Bradley Ferguson and Dr. C. Shane Reese, Statistics
Detection of biological and chemical threats is an important consideration in the modern national defense policy. Much of the testing and evaluation of threat detection technologies is performed without appropriate uncertainty quantification. Under the guidance of Dr. Shane Reese, my ORCA project dealt with developing a more effective and cost-efficient way of testing threat detection technologies. I utilized a Bayesian Gaussian Process model that allows for a more flexible and robust model t. I also developed an adaptive experimental design scheme that provides more information than a typical experimental design by learning the concentration levels that we are more interested in and performing more tests around those locations.
The data that I am working with is success/failure (binary) data at a given set of threat concentration levels. The testing personnel choose a set of concentration levels to test the instruments at and then they perform multiple tests at each concentration and record whether the detection instrument alarmed or not. As a statistician, my goal is use a probability model to capture the underlying relationship between threat concentration and probability of detection.
The first part of my research was learning about flexible probability models that can be used to model binary data. The most common probability model for this data is a logistic model that relates the probability of a successful detection with some parametric function of threat concentration. The logistic model assumes a monotone (increasing or decreasing) relationship between concentration and probability of successful detection. This model is thus very effective if the probabilistic relationship is strictly increasing or decreasing but does a very poor job of modeling a non-monotone relationship. I wanted to use a probability model that is more flexible that allows for the possibility of a non-monotone probability curve so I spent a lot of time researching Bayesian Gaussian process models. These models are powerful because (1) they are Bayesian thus they allow for the incorporation of prior knowledge into the model, and (2) they are non-parametric in nature which allows for non-monotone probability curves. Once I understood the theoretical aspects of the Bayesian Gaussian process models, I coded up an iterative algorithm in R to fit the model to the data. I found immediately that the model t the data essentially the same as the logistic model with the underlying probability curve was monotone and did a much better job at fitting the data when the underlying curve was non-monotone.

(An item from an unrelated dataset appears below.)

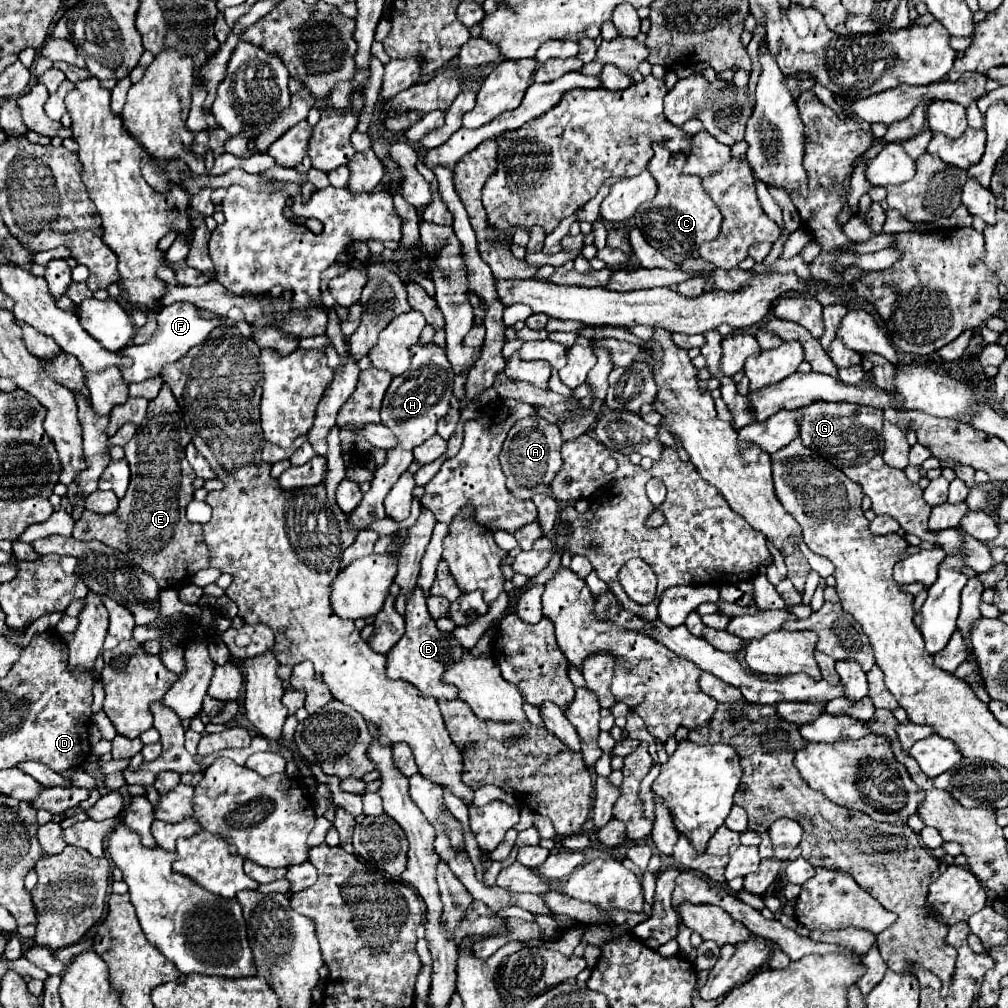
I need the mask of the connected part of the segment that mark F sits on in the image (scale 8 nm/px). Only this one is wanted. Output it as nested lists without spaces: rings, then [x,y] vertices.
[[[175,302],[171,306],[165,306],[157,314],[157,322],[159,322],[159,328],[157,328],[157,332],[153,334],[153,338],[147,344],[143,344],[143,346],[135,346],[133,344],[133,346],[127,346],[127,348],[121,350],[123,356],[133,360],[133,366],[121,370],[123,380],[127,384],[141,382],[141,380],[147,380],[151,376],[159,376],[159,372],[161,372],[161,368],[165,364],[175,362],[181,356],[185,356],[189,348],[201,344],[207,338],[207,334],[217,326],[215,320],[209,320],[209,318],[201,316],[199,308],[195,304],[187,304],[187,302]]]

The other part of my research was implementing a more efficient experimental design scheme that what is traditionally used. Instead of performing the same number of tests at each concentration level, I wanted to have an experimental design that adapted as more tests were performed and suggested at which concentrations to do the next set of tests. I got many of my ideas from current papers on adaptive clinical trial designs but I had to adjust for that fact that my data was success/failure data and that I would have different criteria for determining where to perform the tests. The adaptive experimental design that I developed chooses to perform tests (with higher probability) at concentrations where there is greater uncertainty in the probability curve and at concentrations that are closer to the C50 level. The C50 level is the concentration at which there is a 50% of detection and is a value that the testing personnel are very interested in. This C50 concentration is not known ahead of time but is hopefully learned as the experiment progresses. Thus, this adaptive design will ultimately perform more tests around the C50 value and where we do not have enough information in the curve.
In order to compare the adaptive design vs. the non-adaptive design, I performed a simulation study. I started with an initial 12 total tests – 2 at each of 6 concentration levels. I then estimated the C50 value and quantifed the uncertainty in the probability curve at each concentration and assigned 6 new tests to be done based on this information. I repeated this until 90 total tests were done. I compared my results to the non-adaptive design with 90 total tests and found that the adaptive design scheme estimated the C50 value much better the variance associated with the C50 value was much smaller.
I have performed more simulation studies and the results are always the same – the adaptive design always does a better job at estimating the C50 value. The next step in my research is to compare my results to the logistic model in a number of different settings. It would be useful to know which model is best in both the adaptive and non-adaptive experimental designs.